First season of Lost, used through amazon.com marketplace: $29.99 plus $2.98 s/h
First season of The 4400, new from amazon.com: $13.49, free super-saver shipping
"Small Pieces Loosely Joined", used through amazon.com marketplace, $3.45 plus $3.99 s/h
"The Life of Graham Greene", Vol. I, used through amazon.com marketplace, $3.50 plus $3.99 s/h
Yes, I realize that the shipping and handling is more than the price of the two books I bought, but they're still great bargains, compared to new editions. (Why didn't I buy everything used? I could not find good enough deals on The 4400 and The Sandinista Project, so I ponied up, because I wanted them badly enough.)
My calculator said I spent a total of $85.51.
If I bought everything new from amazon.com, and the traded CDs from iTunes, my total would be:
4 albums from the iTunes store, assuming $9.99 each: 39.96
Sandinista Project, as before: $14.99
Heart of the Matter, new paperback: $11.25
First season of Lost, $46.99
First season of The 4400, as above: $13.49
Small Pieces Loosely Joined, new paperback: $12.38
Life of Graham Green, new paperback: $15.60
Grand total: $154.36. I saved $68.85, close to half. Nice going!
I've been using my RSS reader more consistently, and have added more blogs to my reading list, including several food blogs.
One of these, Kalyn's Kitchen, has a reader survey today. The perfect topic for some lunch-time bloggery! I'll try to answer as best as I can.
Tell us a little about yourself. (If you'd like, tell your name, where you live, and what you do for a living. If not, just share something interesting.)
My name is Elke, I go by elkit online. I live in San Jose, California with three cats, and I make web pages for a living.
How did you find Kalyn's Kitchen and how long have you been reading this blog? I am pretty new to Kalyn's Kitchen; only been reading for a few weeks. I forget how I found her - by searching for a recipe, and her blog came up in the results? Or through a link from another blog? In any case, I like how well-organized her site is, and how easily you can find recipes, so I added her to my above-mentioned RSS reader.
What are some things you'd be sure to eat if you were visiting San Francisco? I live about an hour away, so I trek up to "the City" regularly. My favorites are the Suppenküche, a home away from home for this German ex-pat, and Eos, about whose liquid-center chocolate cake I have recurring dreams. And the Ferry Building is hog heaven for foodies.

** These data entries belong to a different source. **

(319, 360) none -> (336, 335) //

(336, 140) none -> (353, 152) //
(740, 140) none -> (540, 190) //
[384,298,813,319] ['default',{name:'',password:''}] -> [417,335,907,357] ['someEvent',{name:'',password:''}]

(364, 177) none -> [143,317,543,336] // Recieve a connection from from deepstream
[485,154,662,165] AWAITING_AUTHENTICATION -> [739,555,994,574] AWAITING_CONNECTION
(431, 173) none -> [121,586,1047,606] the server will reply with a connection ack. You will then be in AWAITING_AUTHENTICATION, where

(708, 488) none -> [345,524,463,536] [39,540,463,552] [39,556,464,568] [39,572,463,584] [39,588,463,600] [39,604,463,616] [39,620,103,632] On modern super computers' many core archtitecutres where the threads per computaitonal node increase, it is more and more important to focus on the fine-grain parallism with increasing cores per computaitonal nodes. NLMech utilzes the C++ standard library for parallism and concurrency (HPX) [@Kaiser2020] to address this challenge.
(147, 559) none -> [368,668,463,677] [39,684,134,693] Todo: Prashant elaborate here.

Where's the best place you ever went for a vacation and what did you eat there? Tuscany, with a dozen friends, for about a dozen days. We ate lots of great Italian food, drank wonderful wines, and lots of good strong coffee. One of the finest meals I have ever had was Pasta Carbonara with smoked duck instead of the customary bacon, at Sotto le Fonti in Siena. Still makes my mouth water, just thinking about it five years later.
What's the next thing you'll be cooking in your own kitchen? The very next thing will probably be some veggies tonight. The green beans and mushrooms need killin'. The next thing I am really looking forward to cooking? A clafoutis, like this Apricot and Cherry Clafoutis from The Ethicurean, or the Clafoutis à la Fraise from Chocolate and Zucchini. Like I said, I've been reading a bunch of food blogs lately.
Oh, and to answer my question in the title: No, I cannot have another piece of chocolate cake. Matter of fact, since I've been curtailing my sugar intake, I am not even going to have a first piece.